A kernel panic has occurred on a member host that is due to a IBM® General Parallel File System (GPFS™) trigger. The trigger repeats on a sporadic but recurring basis.

Symptoms

The output of the db2instance -list command includes a pending failback operation, as shown in the following example:

ID TYPE STATE HOME_HOST CURRENT_HOST ALERT PARTITION_NUMBER LOGICAL_PORT NETNAME
-- ---- ----- --------- ------------ ----- ---------------- ------------ -------
0 MEMBER WAITING_FOR_FAILBACK hostA hostB NO 0 1 hostB-ib0
1 MEMBER STARTED hostB hostB NO 0 0 hostB-ib0
2 MEMBER STARTED hostC hostC NO 0 0 hostC-ib0
128 CF PRIMARY hostD hostD NO - 0 hostD-ib0
129 CF PEER hostE hostE NO - 0 hostE-ib0

HOSTNAME STATE INSTANCE_STOPPED ALERT
——– —– —————- —–
hostA INACTIVE NO YES
hostB ACTIVE NO NO
hostC ACTIVE NO NO
hostD ACTIVE NO NO
hostE ACTIVE NO NO

In the previous example, hostA has a state of INACTIVE, and an ALERT field is marked as YES. This output of the db2instance -list command is seen when hostA is offline or rebooting. Since the home host for member 0, hostA is offline, member 0 has failed over to hostB. Member 0 is now waiting to failback to its home host, as indicated by the WAITING_FOR_FAILBACK state. After hostA is rebooted from the panic, member 1 will fail back to hostA.

Diagnosis

When you check the db2diag log file, you can find many log entries that indicate that a restart light operation has occurred, as shown in the following example:

2009-08-27-23.37.52.416270-240 I6733A457 LEVEL: Event
PID : 1093874 TID : 1 KTID : 2461779
PROC : db2star2
INSTANCE: NODE : 000
HOSTNAME: hostB
EDUID : 1
FUNCTION: DB2 UDB, base sys utilities, DB2StartMain, probe:3368
MESSAGE : Idle process taken over by member
DATA #1 : Database Partition Number, PD_TYPE_NODE, 2 bytes
996
DATA #2 : Database Partition Number, PD_TYPE_NODE, 2 bytes
0

Another way to diagnose this type of problem is to check the system log. Run the OS command errpt -a to view the contents of the AIX® errpt system log.

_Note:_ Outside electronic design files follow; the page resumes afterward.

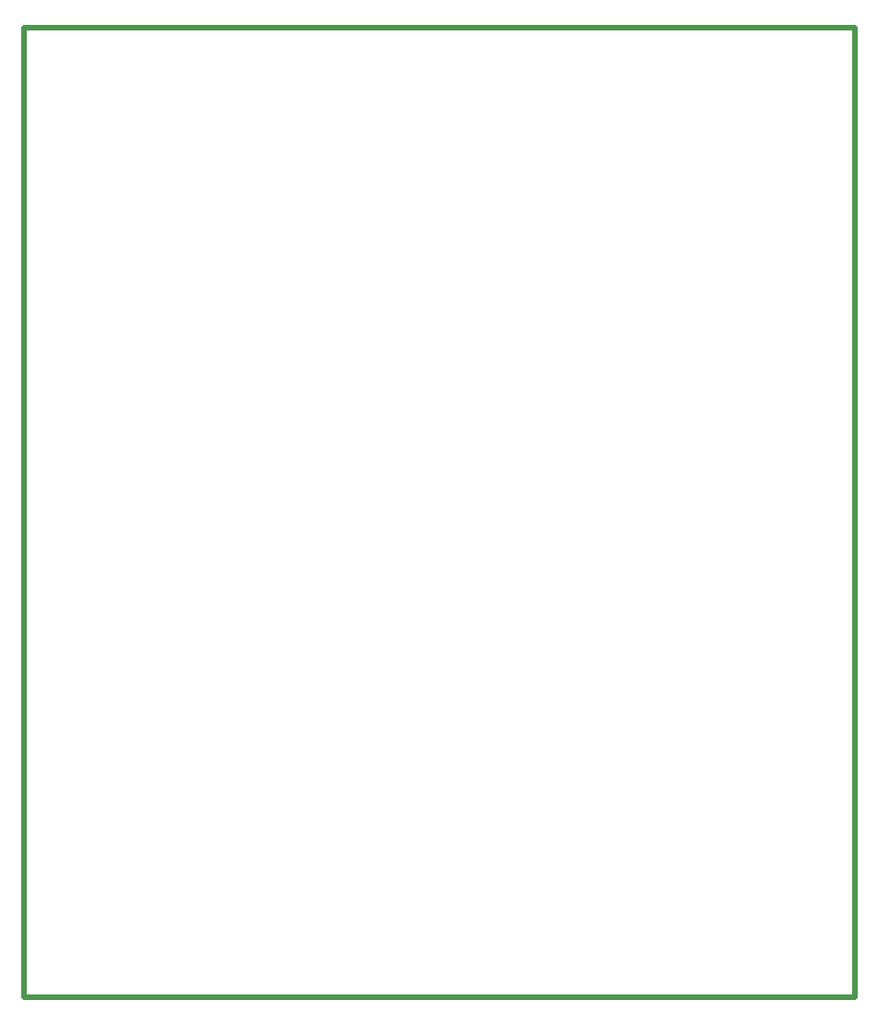
<source format=gko>
G04*
G04 #@! TF.GenerationSoftware,Altium Limited,Altium Designer,22.3.1 (43)*
G04*
G04 Layer_Color=16711935*
%FSLAX25Y25*%
%MOIN*%
G70*
G04*
G04 #@! TF.SameCoordinates,7998B177-6A3A-43FF-968B-635B49023C71*
G04*
G04*
G04 #@! TF.FilePolarity,Positive*
G04*
G01*
G75*
%ADD44C,0.02000*%
D44*
X0Y0D02*
Y350000D01*
X300000D01*
Y0D02*
Y350000D01*
X0Y0D02*
X300000D01*
M02*

</source>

In the AIX errpt log, you might see log entries similar in the following example, which is for hostA:

LABEL: KERNEL_PANIC
IDENTIFIER: 225E3B63

Date/Time: Mon May 26 08:02:03 EDT 2008
Sequence Number: 976
Machine Id: 0006DA8AD700
Node Id: hostA
Class: S
Type: TEMP
Resource Name: PANIC

Description
SOFTWARE PROGRAM ABNORMALLY TERMINATED

Recommended Actions
PERFORM PROBLEM DETERMINATION PROCEDURES

Detail Data
ASSERT STRING
5.1: xmemout succeeded rc=d

PANIC STRING
kx.C:2024:0:0:04A53FA8::advObjP == ofP->advLkObjP

If you see a

KERNEL_PANIC

log entry as shown in the previous example, the system reboot might be due to an operating system kernel panic that was triggered by a problem in the GPFS subsystem. A kernel panic and system reboot can be the result of excessive processor usage or heavy paging on the system when the GPFS daemons do not receive enough system resources to perform critical tasks. If you experience GPFS filesystem outages that are related to kernel panics, the underlying processor usage or paging issues must be resolved first. If you cannot resolve the underlying issues, run the db2support command for the database with the -s parameter to collect diagnostic information and contact IBM Technical Support.